# Article start

All the children was saved. The little boy that lived with us cried all night when he left us, and said he'd come back to us as soon as he got old enough.

"It is told around for a fact that I could tell great confessions, and bring in Brigham Young and the Heads of the Church. But if I was to make forty confessions, I could not bring in Brigham Young. His counsel was: 'Spare them, by all means.' But I am made to bear the blame. Here I am, old, poor, and lonely, away down in this place—carrying the sins of my brethren. But if I endure, great is my reward. Bad as that thing was, I will not be the means of bringing troubles on my people; for, you know yourself, that this people is a misrepresented and cried-down community. Yes, a people scattered and peeled, whose blood was shed in great streams in Missouri, only for worshipping God as he was revealed to them; and if at the last they did rise up and shed blood of their enemies, I won't consent to give 'em up."

# Article end
# Information shown start

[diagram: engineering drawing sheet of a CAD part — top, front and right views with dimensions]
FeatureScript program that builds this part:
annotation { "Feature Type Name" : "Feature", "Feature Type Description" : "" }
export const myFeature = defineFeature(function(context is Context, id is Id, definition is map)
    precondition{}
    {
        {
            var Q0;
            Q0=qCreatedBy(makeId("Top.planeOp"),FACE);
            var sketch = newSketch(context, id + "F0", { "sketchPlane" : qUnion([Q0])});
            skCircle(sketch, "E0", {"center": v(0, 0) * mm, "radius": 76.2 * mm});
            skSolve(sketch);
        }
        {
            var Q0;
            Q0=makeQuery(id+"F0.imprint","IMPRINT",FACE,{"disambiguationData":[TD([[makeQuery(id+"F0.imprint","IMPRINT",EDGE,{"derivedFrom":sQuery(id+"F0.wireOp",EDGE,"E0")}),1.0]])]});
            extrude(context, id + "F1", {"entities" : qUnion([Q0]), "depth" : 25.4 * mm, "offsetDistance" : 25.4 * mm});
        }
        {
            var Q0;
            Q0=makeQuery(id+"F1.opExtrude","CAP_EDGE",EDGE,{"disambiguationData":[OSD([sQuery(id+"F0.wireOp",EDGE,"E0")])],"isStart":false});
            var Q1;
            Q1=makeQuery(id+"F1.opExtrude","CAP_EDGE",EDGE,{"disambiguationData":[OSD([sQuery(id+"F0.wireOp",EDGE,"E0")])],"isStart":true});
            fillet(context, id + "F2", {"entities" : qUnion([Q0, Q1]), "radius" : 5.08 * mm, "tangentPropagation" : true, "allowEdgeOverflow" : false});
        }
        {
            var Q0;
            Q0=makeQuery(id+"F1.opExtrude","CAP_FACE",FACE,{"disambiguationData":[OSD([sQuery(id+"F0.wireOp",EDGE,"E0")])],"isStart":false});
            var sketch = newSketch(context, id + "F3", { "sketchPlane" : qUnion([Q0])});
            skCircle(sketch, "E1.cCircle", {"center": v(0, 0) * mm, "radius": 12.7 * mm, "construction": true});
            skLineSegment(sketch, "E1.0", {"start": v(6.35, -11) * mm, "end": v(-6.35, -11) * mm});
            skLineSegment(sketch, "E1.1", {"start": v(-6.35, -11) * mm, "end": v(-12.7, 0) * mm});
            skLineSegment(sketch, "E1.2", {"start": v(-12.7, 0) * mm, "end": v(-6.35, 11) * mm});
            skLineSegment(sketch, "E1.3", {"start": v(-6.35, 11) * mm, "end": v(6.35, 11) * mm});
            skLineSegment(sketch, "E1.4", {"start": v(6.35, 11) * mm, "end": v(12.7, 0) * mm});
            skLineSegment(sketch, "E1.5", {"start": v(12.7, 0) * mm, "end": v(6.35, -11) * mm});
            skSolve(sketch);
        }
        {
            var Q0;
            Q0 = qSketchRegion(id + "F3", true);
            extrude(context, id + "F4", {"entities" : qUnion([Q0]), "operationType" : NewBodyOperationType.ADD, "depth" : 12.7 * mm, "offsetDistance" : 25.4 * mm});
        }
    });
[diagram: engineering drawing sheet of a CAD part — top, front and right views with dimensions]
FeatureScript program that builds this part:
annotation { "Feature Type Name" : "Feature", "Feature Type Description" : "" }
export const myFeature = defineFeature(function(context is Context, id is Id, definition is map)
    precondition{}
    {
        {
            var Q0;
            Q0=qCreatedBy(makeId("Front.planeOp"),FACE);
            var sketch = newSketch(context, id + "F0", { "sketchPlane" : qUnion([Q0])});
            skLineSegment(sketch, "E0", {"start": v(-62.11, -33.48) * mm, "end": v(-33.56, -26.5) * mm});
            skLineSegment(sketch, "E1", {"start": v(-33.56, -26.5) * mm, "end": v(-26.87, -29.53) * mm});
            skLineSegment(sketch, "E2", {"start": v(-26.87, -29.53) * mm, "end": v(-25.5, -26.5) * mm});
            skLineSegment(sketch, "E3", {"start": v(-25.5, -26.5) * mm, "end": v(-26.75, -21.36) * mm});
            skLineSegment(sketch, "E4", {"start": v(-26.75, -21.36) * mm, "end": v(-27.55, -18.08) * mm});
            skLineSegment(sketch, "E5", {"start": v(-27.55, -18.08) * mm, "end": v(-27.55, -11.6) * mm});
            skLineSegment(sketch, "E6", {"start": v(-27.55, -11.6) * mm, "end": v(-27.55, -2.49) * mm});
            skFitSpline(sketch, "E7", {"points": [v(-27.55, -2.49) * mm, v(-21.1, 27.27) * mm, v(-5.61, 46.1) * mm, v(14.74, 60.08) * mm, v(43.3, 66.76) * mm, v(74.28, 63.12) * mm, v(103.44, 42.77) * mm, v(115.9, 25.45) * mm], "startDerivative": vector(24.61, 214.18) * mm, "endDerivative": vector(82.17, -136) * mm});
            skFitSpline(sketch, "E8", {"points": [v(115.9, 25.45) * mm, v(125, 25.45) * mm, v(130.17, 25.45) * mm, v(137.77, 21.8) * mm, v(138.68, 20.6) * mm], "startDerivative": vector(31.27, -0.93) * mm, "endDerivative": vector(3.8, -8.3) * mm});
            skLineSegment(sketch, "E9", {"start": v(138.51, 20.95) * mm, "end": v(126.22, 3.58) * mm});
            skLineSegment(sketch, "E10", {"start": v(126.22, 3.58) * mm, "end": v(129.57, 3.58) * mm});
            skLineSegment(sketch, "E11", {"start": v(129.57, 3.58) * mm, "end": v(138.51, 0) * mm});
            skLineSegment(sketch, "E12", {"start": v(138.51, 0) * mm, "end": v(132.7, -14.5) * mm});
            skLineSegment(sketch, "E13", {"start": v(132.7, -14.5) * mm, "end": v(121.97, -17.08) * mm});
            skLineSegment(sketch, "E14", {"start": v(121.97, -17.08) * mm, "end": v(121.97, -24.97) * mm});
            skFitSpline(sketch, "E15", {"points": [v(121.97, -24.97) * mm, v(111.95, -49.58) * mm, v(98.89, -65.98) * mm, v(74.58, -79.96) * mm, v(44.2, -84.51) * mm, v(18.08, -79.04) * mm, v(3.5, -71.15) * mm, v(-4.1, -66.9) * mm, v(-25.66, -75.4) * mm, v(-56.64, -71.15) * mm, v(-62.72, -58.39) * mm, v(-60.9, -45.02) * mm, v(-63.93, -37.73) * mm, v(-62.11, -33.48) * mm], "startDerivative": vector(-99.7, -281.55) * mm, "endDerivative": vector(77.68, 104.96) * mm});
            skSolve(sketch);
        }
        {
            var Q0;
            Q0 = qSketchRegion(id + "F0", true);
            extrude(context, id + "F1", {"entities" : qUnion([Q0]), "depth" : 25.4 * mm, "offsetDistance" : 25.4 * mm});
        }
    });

# Information shown end

■ **The request**:
Can you pick up the passage about Brigham Young and the Church after its final sentence and carry it on? The lines come from a different source than the passage about Brigham Young and the Church.

■ **In response**:
In the late autumn of 1874 John D. Lee was arrested, pursuant to indictment and writ from the District Court at Provo, Hon. Jacob S. Boreman, Judge. Changes in the law; to be hereafter detailed, had made it possible to occasionally secure a fair-minded jury in Utah; such a one had indicted Lee, and by strategy of U. S. Marshal Owens, he was captured while on a visit to his four wives at Panguitch on the Sevier river. Great was the interest felt throughout Utah, and indeed all over the country; and when his trial came on at Beaver, in the summer of 1875, there was a large attendance. It was indeed a strange drama. Correspondents from the East and West flocked thither, and for the first time a little of the inner life of Mormondom was brought to light in open court, and reported to all the world. The most incredulous were compelled to acknowledge Mormon guilt, and there began the series of trials which will eventually make the world acquainted with Brigham Young as he really was.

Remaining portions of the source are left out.